(Data records)
───

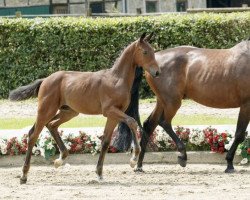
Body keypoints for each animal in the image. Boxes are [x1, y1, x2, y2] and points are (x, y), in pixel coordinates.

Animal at [9, 33, 160, 184]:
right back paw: (24, 175)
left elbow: (106, 141)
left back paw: (60, 159)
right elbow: (132, 122)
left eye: (153, 51)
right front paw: (133, 159)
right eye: (145, 52)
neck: (117, 79)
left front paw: (99, 173)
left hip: (69, 112)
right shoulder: (110, 110)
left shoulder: (114, 115)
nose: (157, 72)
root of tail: (45, 80)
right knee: (33, 134)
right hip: (46, 109)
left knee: (51, 125)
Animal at [122, 40, 248, 173]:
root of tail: (153, 62)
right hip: (173, 101)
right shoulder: (246, 104)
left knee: (149, 124)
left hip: (162, 101)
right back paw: (183, 156)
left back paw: (139, 165)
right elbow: (240, 134)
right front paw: (229, 164)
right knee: (164, 122)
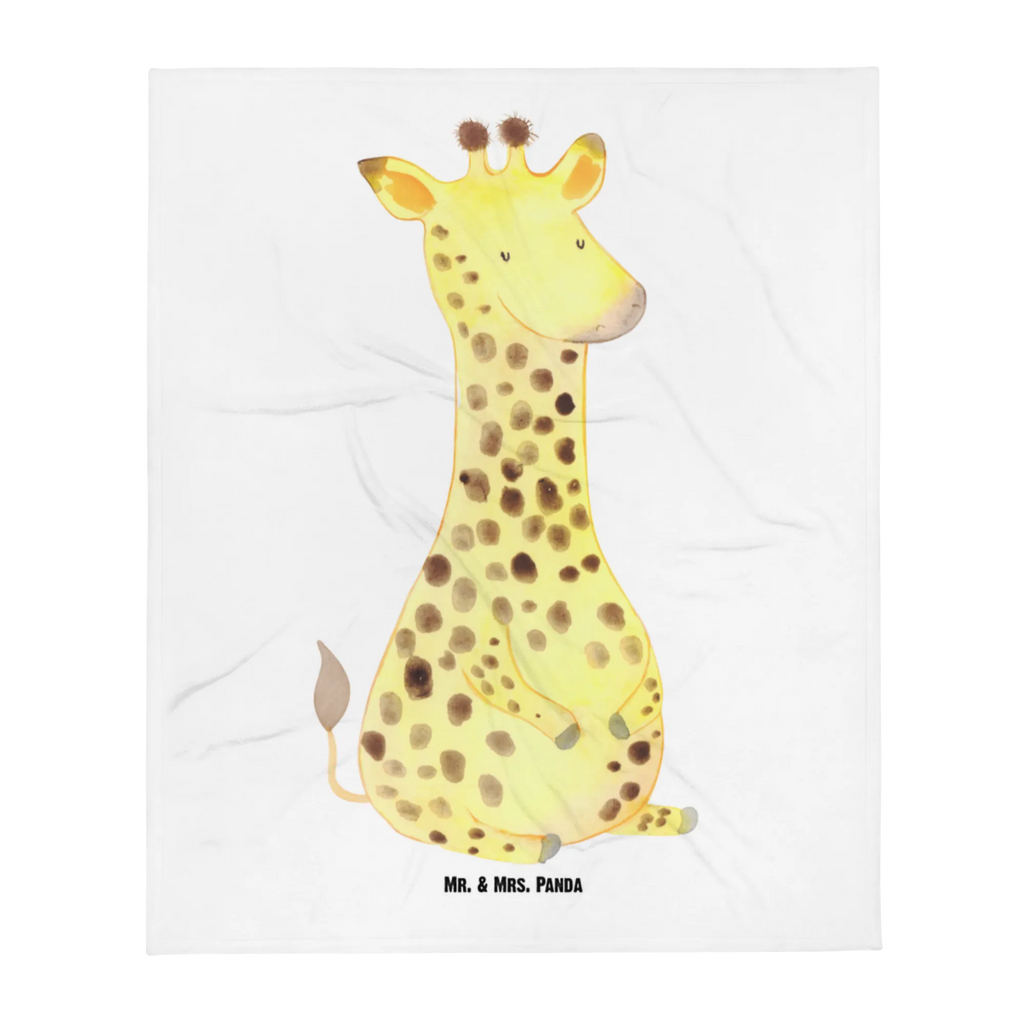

───

• [What is required] Produce the entries again, word for word, without any of their pictures.

• [Result]
Body keypoints for each animal in the image. Boxes are [x1, y1, x2, y2] and points are (x, y), in pixel coordinates.

Animal at [9, 33, 160, 184]:
right back paw: (24, 175)
left elbow: (106, 141)
left back paw: (60, 159)
right elbow: (132, 122)
left eye: (153, 51)
right front paw: (133, 159)
right eye: (145, 52)
neck: (117, 79)
left front paw: (99, 173)
left hip: (69, 112)
right shoulder: (110, 110)
left shoulder: (114, 115)
nose: (157, 72)
root of tail: (45, 80)
right knee: (33, 134)
right hip: (46, 109)
left knee: (51, 125)
Animal at [122, 40, 248, 173]:
root of tail: (153, 62)
right hip: (173, 101)
right shoulder: (246, 104)
left knee: (149, 124)
left hip: (162, 101)
right back paw: (183, 156)
left back paw: (139, 165)
right elbow: (240, 134)
right front paw: (229, 164)
right knee: (164, 122)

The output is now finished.